§ **ACTION ITEM**: Repeat only the stretch of lines below that runs from the line with "Which 3D bounding" through the line with "- clock gable [479, 151, 638, 312]", unaltered.

(INPUT FOR THIS TASK)

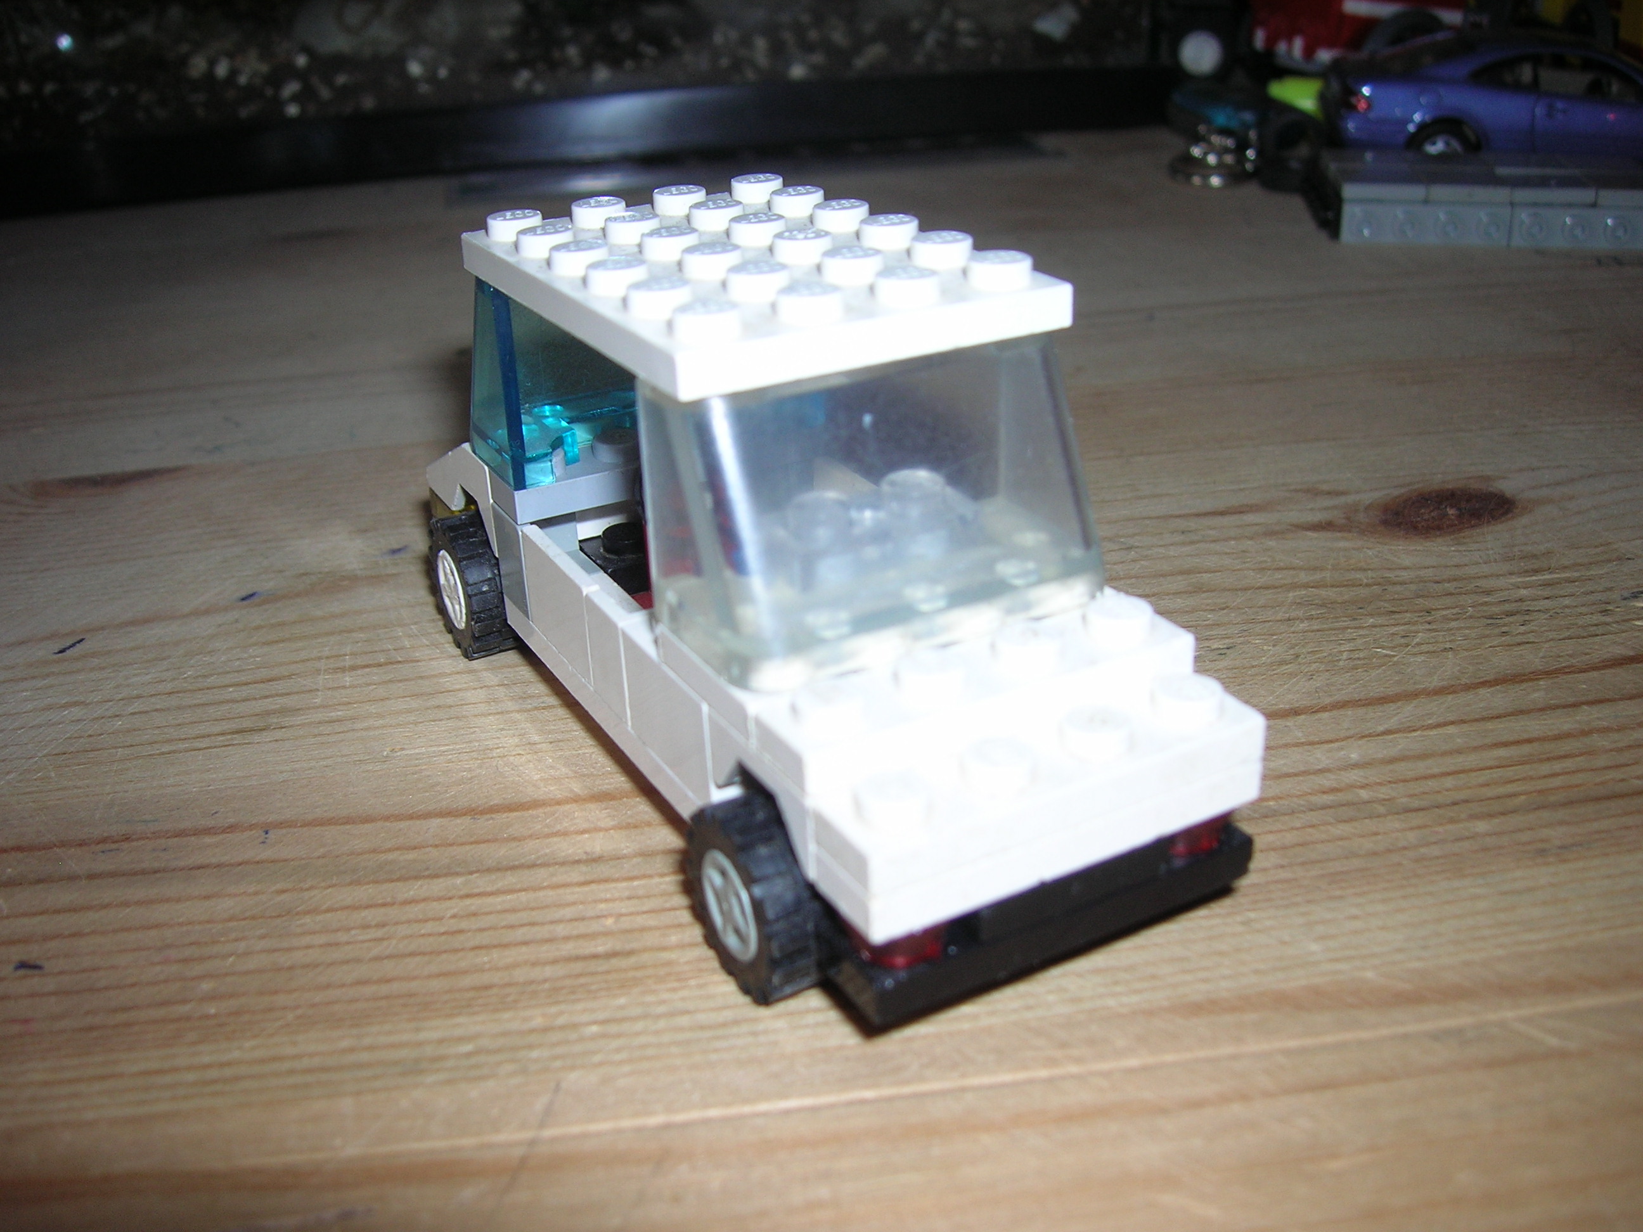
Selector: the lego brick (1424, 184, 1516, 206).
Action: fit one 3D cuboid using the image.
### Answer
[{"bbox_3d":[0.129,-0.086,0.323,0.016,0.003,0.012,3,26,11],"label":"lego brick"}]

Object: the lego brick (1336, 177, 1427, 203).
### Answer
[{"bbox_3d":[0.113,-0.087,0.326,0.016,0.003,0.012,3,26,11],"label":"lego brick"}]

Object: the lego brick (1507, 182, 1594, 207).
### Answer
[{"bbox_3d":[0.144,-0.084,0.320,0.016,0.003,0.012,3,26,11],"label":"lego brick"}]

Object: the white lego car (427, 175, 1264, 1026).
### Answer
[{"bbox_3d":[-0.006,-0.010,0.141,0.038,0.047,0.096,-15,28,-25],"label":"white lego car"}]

(End INPUT FOR THIS TASK)
(INPUT FOR THIS TASK)

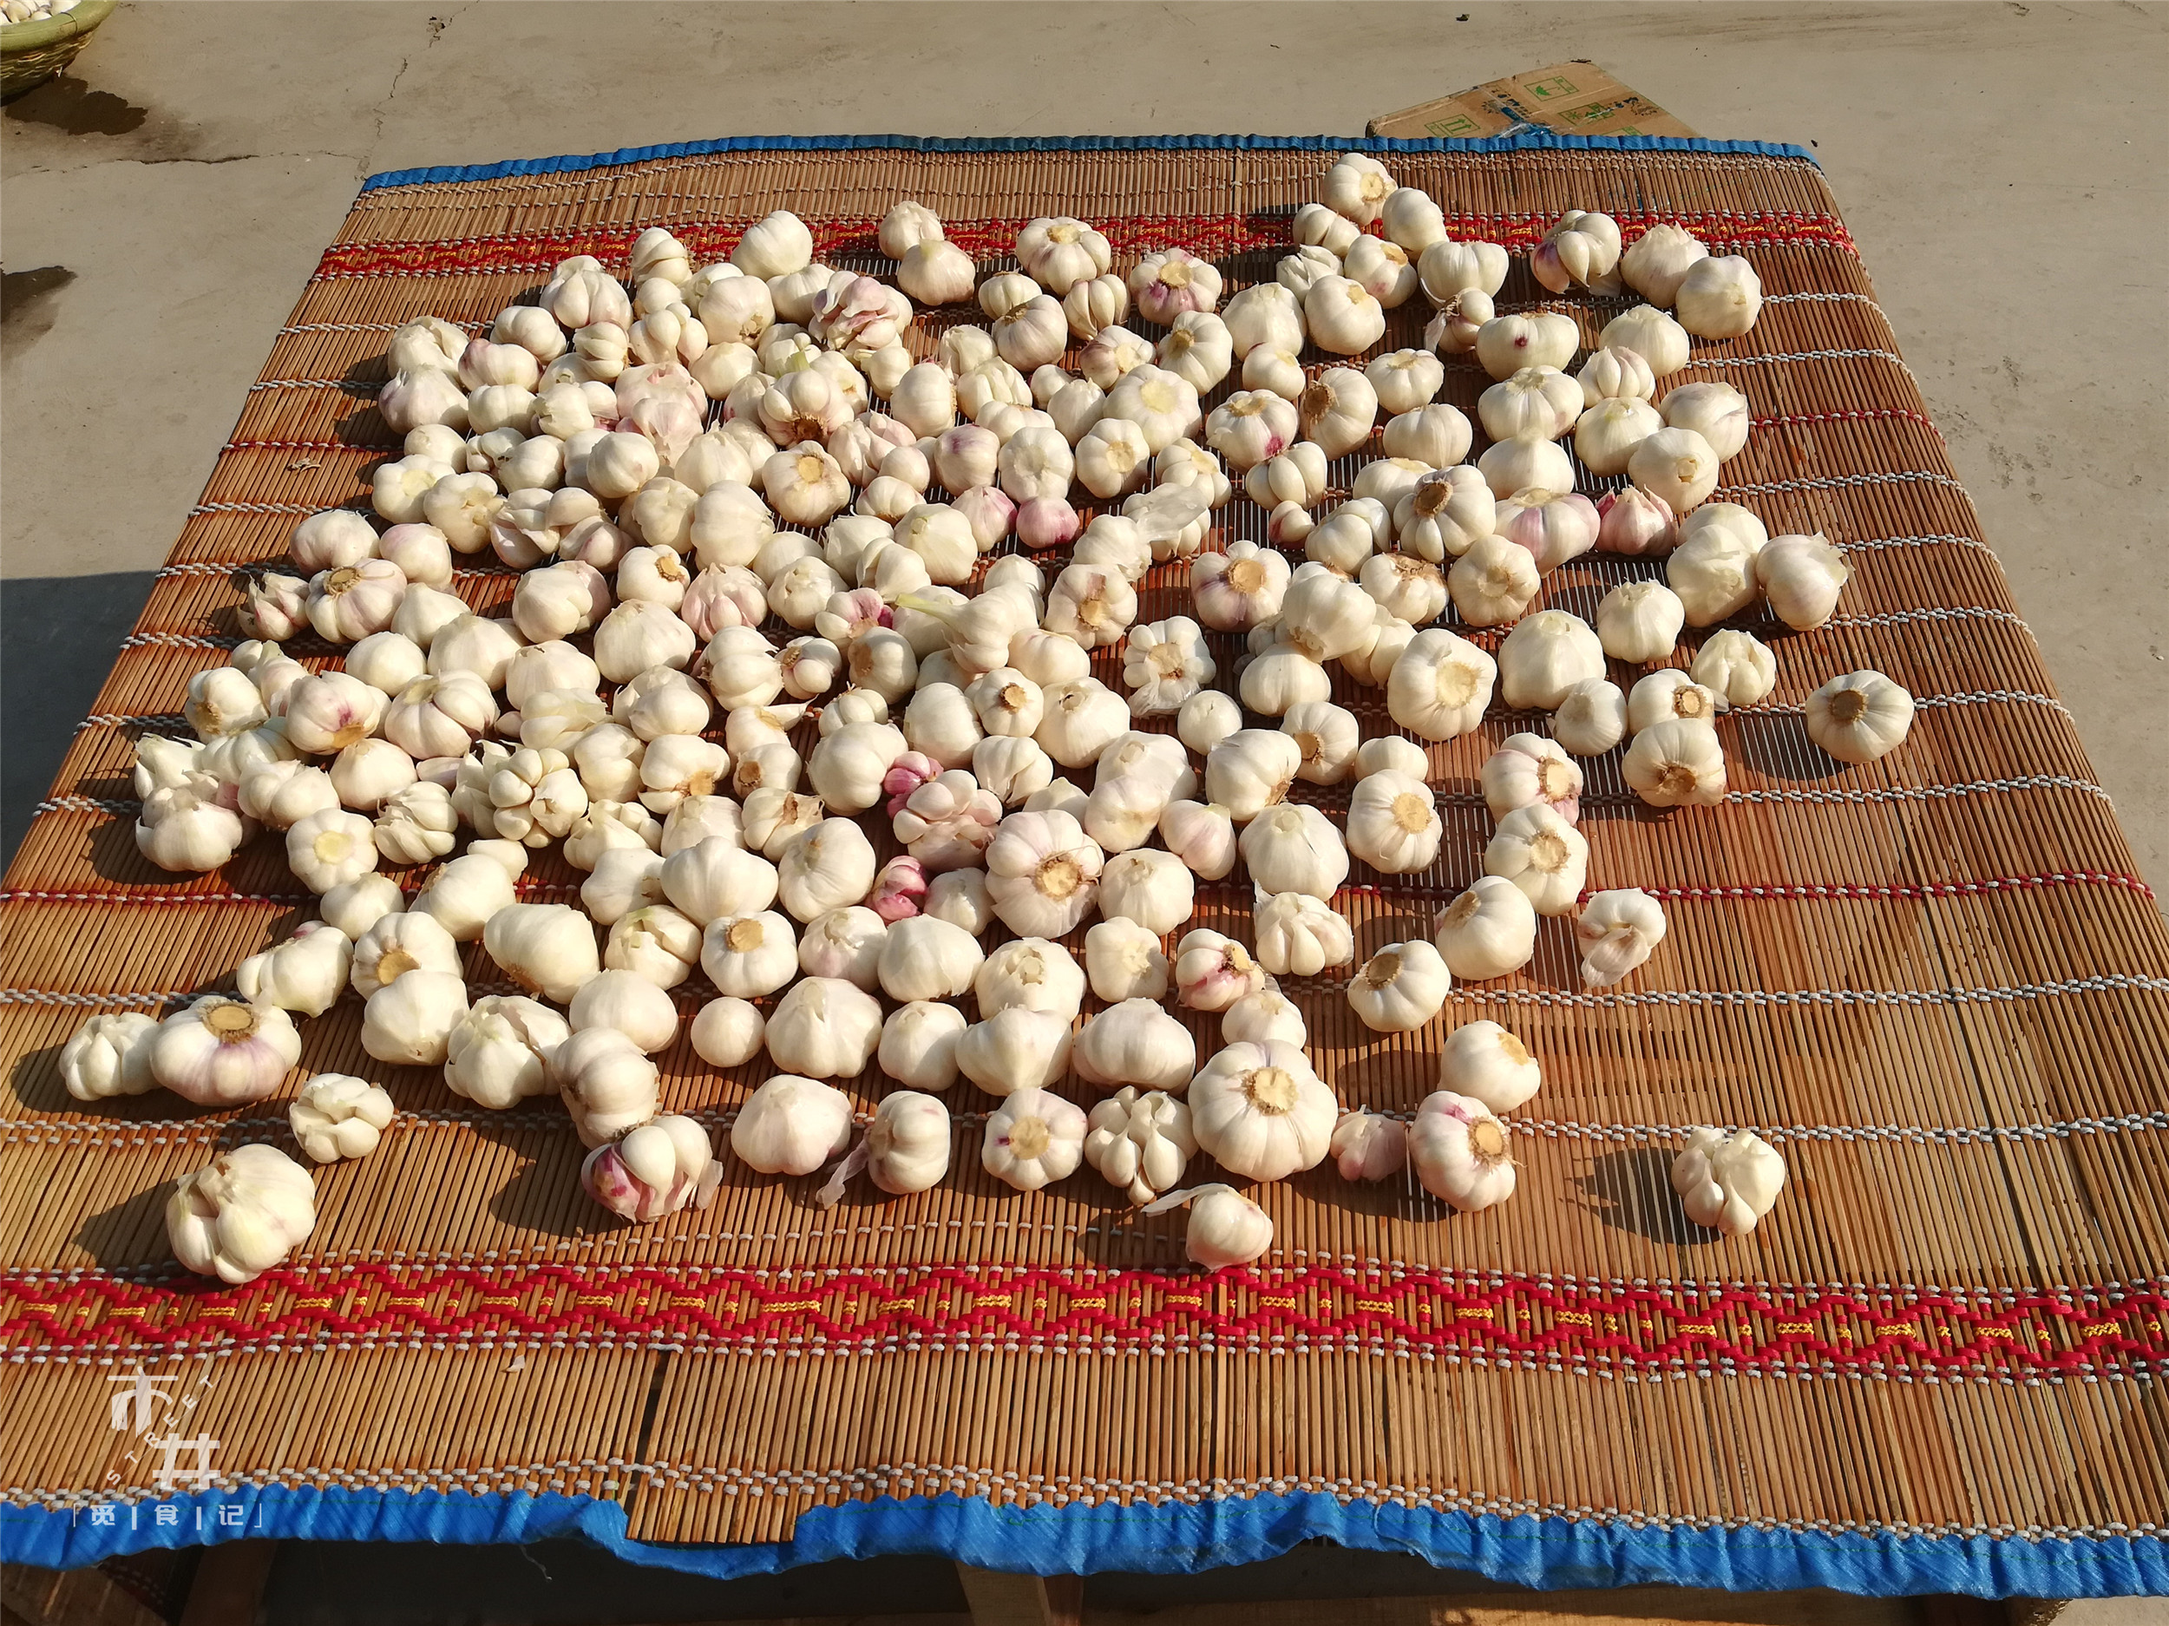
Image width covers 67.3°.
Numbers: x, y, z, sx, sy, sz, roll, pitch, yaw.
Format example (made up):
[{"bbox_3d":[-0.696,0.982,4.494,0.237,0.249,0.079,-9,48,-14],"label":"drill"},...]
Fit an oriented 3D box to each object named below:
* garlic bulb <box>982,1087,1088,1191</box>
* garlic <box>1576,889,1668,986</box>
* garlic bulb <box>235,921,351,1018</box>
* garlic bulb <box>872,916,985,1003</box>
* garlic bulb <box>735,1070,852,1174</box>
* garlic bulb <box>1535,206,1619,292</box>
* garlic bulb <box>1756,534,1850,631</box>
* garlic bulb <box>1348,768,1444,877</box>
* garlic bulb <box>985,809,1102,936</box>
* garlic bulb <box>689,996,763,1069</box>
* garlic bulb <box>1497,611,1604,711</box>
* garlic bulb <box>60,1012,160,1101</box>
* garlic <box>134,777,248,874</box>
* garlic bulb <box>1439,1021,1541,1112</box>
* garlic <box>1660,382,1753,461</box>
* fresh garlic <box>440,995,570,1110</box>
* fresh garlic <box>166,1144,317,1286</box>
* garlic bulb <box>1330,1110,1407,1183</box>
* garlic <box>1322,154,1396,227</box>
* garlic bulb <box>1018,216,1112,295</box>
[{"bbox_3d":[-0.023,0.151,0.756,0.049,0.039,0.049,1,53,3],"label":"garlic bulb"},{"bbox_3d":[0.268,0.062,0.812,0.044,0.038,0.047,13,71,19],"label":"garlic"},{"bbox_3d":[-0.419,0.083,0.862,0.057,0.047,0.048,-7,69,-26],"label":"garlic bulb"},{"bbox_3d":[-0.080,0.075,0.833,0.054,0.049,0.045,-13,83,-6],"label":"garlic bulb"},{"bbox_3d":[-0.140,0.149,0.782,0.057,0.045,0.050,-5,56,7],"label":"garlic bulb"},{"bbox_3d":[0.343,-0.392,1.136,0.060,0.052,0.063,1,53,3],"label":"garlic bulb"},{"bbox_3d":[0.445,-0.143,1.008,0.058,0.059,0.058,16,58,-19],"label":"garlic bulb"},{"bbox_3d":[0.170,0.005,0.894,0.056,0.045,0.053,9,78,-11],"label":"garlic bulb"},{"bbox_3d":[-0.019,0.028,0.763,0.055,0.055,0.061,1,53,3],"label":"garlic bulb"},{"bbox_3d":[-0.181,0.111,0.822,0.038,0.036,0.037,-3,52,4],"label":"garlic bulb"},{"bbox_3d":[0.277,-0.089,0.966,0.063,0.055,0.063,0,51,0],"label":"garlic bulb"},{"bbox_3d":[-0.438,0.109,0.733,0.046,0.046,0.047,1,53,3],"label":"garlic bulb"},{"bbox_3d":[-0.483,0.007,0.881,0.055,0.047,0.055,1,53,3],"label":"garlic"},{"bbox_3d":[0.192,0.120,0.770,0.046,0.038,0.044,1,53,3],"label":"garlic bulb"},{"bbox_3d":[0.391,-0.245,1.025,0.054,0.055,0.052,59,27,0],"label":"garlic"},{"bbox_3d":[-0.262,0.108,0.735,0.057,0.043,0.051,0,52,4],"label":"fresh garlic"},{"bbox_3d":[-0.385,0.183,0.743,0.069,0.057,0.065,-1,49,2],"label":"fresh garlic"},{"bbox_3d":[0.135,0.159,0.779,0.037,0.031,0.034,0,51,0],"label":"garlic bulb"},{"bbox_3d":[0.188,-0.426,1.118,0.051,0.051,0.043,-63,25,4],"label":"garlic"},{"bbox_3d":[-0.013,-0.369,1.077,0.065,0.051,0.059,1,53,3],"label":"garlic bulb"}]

(End INPUT FOR THIS TASK)
(INPUT FOR THIS TASK)

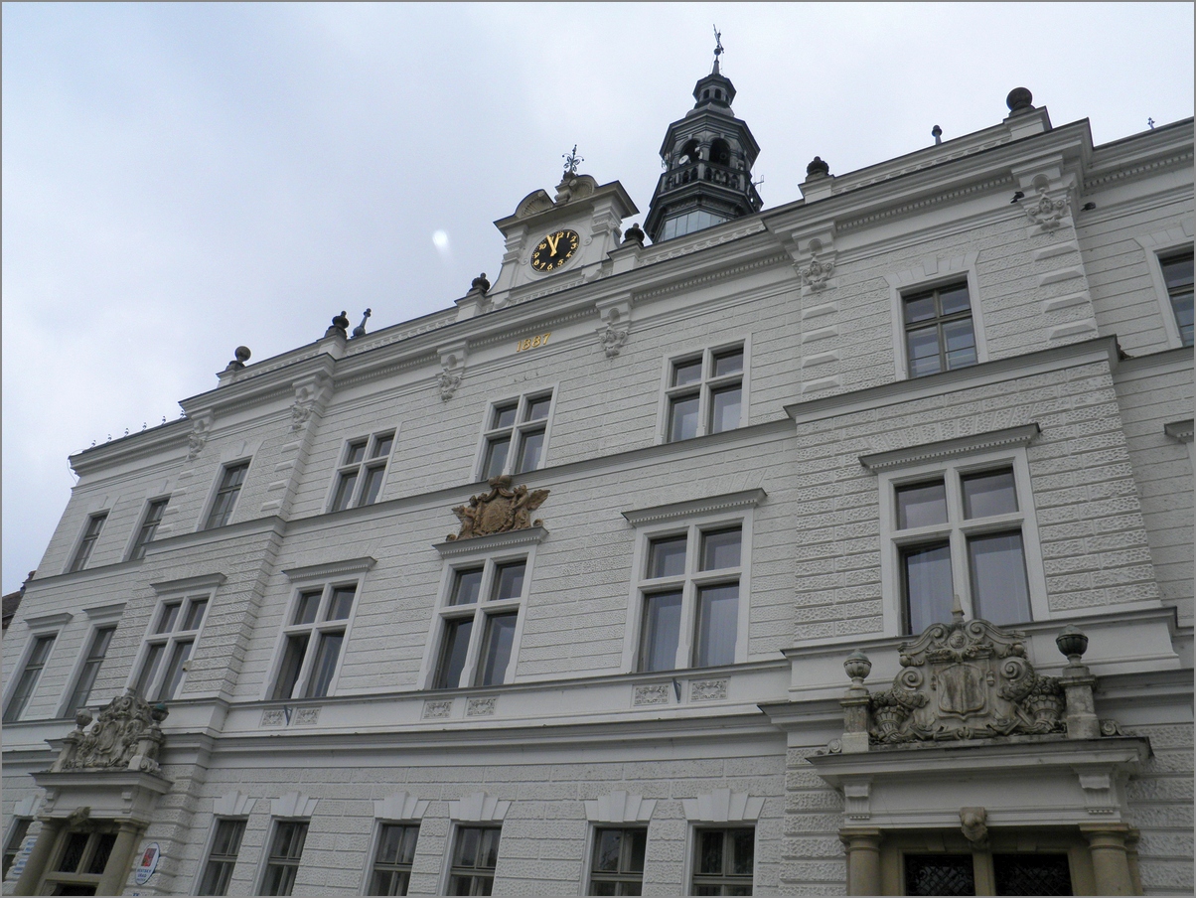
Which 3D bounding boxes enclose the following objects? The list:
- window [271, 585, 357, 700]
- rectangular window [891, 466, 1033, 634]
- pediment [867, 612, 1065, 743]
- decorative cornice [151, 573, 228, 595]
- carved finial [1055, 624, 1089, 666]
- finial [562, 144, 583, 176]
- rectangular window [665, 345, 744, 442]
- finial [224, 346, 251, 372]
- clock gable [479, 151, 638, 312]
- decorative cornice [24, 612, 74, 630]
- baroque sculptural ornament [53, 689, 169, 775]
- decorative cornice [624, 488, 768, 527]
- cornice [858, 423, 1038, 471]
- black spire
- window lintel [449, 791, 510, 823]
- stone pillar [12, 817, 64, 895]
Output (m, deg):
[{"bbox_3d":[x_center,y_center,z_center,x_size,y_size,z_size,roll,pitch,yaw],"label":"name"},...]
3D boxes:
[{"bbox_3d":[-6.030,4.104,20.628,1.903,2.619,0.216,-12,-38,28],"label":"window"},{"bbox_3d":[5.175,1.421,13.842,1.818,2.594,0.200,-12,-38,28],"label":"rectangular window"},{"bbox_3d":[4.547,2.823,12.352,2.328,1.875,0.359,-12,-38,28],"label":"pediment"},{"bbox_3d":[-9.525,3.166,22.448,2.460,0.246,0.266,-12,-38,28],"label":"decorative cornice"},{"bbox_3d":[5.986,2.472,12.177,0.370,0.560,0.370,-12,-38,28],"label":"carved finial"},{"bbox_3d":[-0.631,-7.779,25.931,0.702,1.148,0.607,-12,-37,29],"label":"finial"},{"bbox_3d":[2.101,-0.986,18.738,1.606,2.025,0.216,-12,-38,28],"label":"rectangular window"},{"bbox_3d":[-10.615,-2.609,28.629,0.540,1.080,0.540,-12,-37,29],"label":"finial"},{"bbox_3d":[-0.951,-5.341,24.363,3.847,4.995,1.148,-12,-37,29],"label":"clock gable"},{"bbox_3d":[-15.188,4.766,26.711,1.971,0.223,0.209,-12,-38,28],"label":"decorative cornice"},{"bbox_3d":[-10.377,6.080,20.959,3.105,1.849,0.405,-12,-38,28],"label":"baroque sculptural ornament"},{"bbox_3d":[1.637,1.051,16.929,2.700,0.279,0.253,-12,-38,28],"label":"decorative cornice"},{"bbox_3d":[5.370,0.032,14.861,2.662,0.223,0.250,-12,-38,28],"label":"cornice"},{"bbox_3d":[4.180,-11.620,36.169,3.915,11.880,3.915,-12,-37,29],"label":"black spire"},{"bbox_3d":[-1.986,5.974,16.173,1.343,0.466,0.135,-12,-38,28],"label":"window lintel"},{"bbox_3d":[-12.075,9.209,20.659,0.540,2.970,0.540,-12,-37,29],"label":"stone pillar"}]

(End INPUT FOR THIS TASK)

§ **RESULT OF THE TASK**:
Which 3D bounding boxes enclose the following objects? The list:
- window [271, 585, 357, 700]
- rectangular window [891, 466, 1033, 634]
- pediment [867, 612, 1065, 743]
- decorative cornice [151, 573, 228, 595]
- carved finial [1055, 624, 1089, 666]
- finial [562, 144, 583, 176]
- rectangular window [665, 345, 744, 442]
- finial [224, 346, 251, 372]
- clock gable [479, 151, 638, 312]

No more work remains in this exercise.